Amnesty handing 7,301 names supporting Urgent Action to Thai government to push for three demands to 'Prime Minister - MoJ' to release and withdraw charges against Anon Nampha, while repealing or amending laws violating people's rights to freedom of expression

5 February 2024

Amnesty International Thailand


Today (5 February 2024), Amnesty International Thailand and the People’s Amnesty Network handed 7,301 names of persons who support its Urgent Action and its demands to Prime Minister Srettha Thavisin and Pol. Col. Tawee Sodsong, Minister of Justice, as a global campaign has been launched for people to sign up the petition letter demanding the release of Human Rights Defender, Anon Nampha, immediately and unconditionally. All charges and all rulings against him have to be quashed. The demand to quash the charges and sentencing applies to all members of the public including children who have been prosecuted merely for exercising their rights to freedom of expression. The letter was received by officials from the Government House led by Somkid Chueakong, Deputy Secretary to the Prime Minister on Political Affairs. 



Piyanut Kotsan, Director of Amnesty International Thailand, said that the handing of names of members of the public, Amnesty members and activists from around the world to the Thai government to demand the release and withdrawal of all charges against HRD Anon Nampha and other activists is a part of a global Urgent Action launched by Amnesty International Secretariat based in Longdon, UK. The organization urges the Thai authorities to act in compliance with its international obligations which require that the Thai government must protect human rights of all people including their rights to freedom of expression, association and peaceful assembly and to repeal or amend laws that restrict human rights. The campaign had been launched until the 2 February 2024.

“In the past four years, activists and people who have exercised their rights to freedom of expression, association and peaceful assembly have been charged. This reflects how the exercise of human rights in one’s own country can lead to a miserable situation as many of them have been arrested, intimidated, followed or separated from their loved ones. At present, more than 1,938 of them have to face such prosecutions including at least 286 children. This is an evitable testament to the failure to adhere to the obligations of the Thai government as far as international human rights laws are concerned. The laws require that the Thai government must respect, protect, and promote human rights of all people to ensure they can exercise their rights to freedom of expression and peaceful assembly.”

In her message to Thailand’s judiciary authorities and the Thai government, Amnesty International Thailand’s Director reiterates that the right to bail or provisional release is a human right and a fundamental right afforded by everyone. This is in line with a legal principle of presumption of innocence whereby ‘every person accused of any crime is considered innocent until proven guilty”. In addition, Piyanut invokes the declaration the Thai government has made to international community that Thailand shall compete in an election of members of the UN Human Rights Council (HRC) for the 2025-2027 term and how it has pledged to promote human rights in its own country. Should Thailand want to become a member of the HRC, it needs to respect, protect and promote human rights in its own country as being pledged.

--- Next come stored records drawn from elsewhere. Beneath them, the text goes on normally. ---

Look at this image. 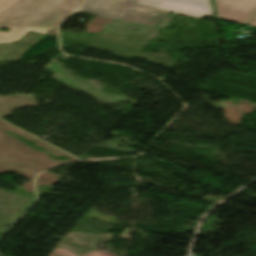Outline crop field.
I'll return each mask as SVG.
<instances>
[{
	"mask_svg": "<svg viewBox=\"0 0 256 256\" xmlns=\"http://www.w3.org/2000/svg\"><path fill=\"white\" fill-rule=\"evenodd\" d=\"M83 0H18L0 16V44L19 40L29 30L46 34ZM82 3V2H81Z\"/></svg>",
	"mask_w": 256,
	"mask_h": 256,
	"instance_id": "obj_1",
	"label": "crop field"
},
{
	"mask_svg": "<svg viewBox=\"0 0 256 256\" xmlns=\"http://www.w3.org/2000/svg\"><path fill=\"white\" fill-rule=\"evenodd\" d=\"M88 1V0H87ZM135 0H89L76 11L153 26L168 12L135 4ZM165 17V16H164Z\"/></svg>",
	"mask_w": 256,
	"mask_h": 256,
	"instance_id": "obj_2",
	"label": "crop field"
},
{
	"mask_svg": "<svg viewBox=\"0 0 256 256\" xmlns=\"http://www.w3.org/2000/svg\"><path fill=\"white\" fill-rule=\"evenodd\" d=\"M136 3L201 19L212 16L210 0H136Z\"/></svg>",
	"mask_w": 256,
	"mask_h": 256,
	"instance_id": "obj_3",
	"label": "crop field"
},
{
	"mask_svg": "<svg viewBox=\"0 0 256 256\" xmlns=\"http://www.w3.org/2000/svg\"><path fill=\"white\" fill-rule=\"evenodd\" d=\"M218 18L245 24L256 9V0H215Z\"/></svg>",
	"mask_w": 256,
	"mask_h": 256,
	"instance_id": "obj_4",
	"label": "crop field"
},
{
	"mask_svg": "<svg viewBox=\"0 0 256 256\" xmlns=\"http://www.w3.org/2000/svg\"><path fill=\"white\" fill-rule=\"evenodd\" d=\"M17 0H0V15L4 13Z\"/></svg>",
	"mask_w": 256,
	"mask_h": 256,
	"instance_id": "obj_5",
	"label": "crop field"
},
{
	"mask_svg": "<svg viewBox=\"0 0 256 256\" xmlns=\"http://www.w3.org/2000/svg\"><path fill=\"white\" fill-rule=\"evenodd\" d=\"M249 24H252V27H256V14H255V16L252 18V20L250 21Z\"/></svg>",
	"mask_w": 256,
	"mask_h": 256,
	"instance_id": "obj_6",
	"label": "crop field"
}]
</instances>
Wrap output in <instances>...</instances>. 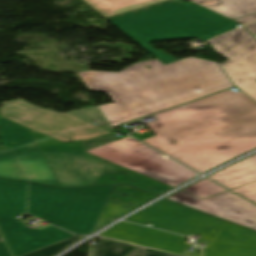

“On 27 February 2023, the Thai government has made a statement during the High-Level Segment during the session of UN Human Rights Council (UN HRC) that it intends to compete in the election of the HRC members for the 2025-2027 term and also reiterated that it would act according to the pledges given to international community to promote human rights in its own country. Such declaration may, however, run counter to the incumbent situation of human rights in Thailand. Should the Thai government want to become a member of HRC in 2024, it has to get prepared to adhere to its duties and responsibilities. As a UN HRC member, it shall be receiving scrutiny from international community as to how it respects, protects and promotes human rights and repeals or amends the laws that restrict human rights of persons who exercise their freedom of expression and peaceful assembly. It should also recognize the right to bail as a human right as well.”



Therefore, Amnesty International urges the Thai government to;

  1. Immediately and unconditionally release, as well as drop all convictions and criminal proceedings against human rights defender Anon Nampa and all other people, including children, who have been targeted simply for exercising their human rights;
  2. Pending the dropping of convictions and charges, allow Anon Nampa and other activists their right to temporary release on bail and ensure that conditions of bail do not arbitrarily restrict the peaceful exercise of their rights;
  3. Amend or repeal laws which have been used to restrict rights to freedom of expression and peaceful assembly to ensure that Thailand complies with its international human rights obligations.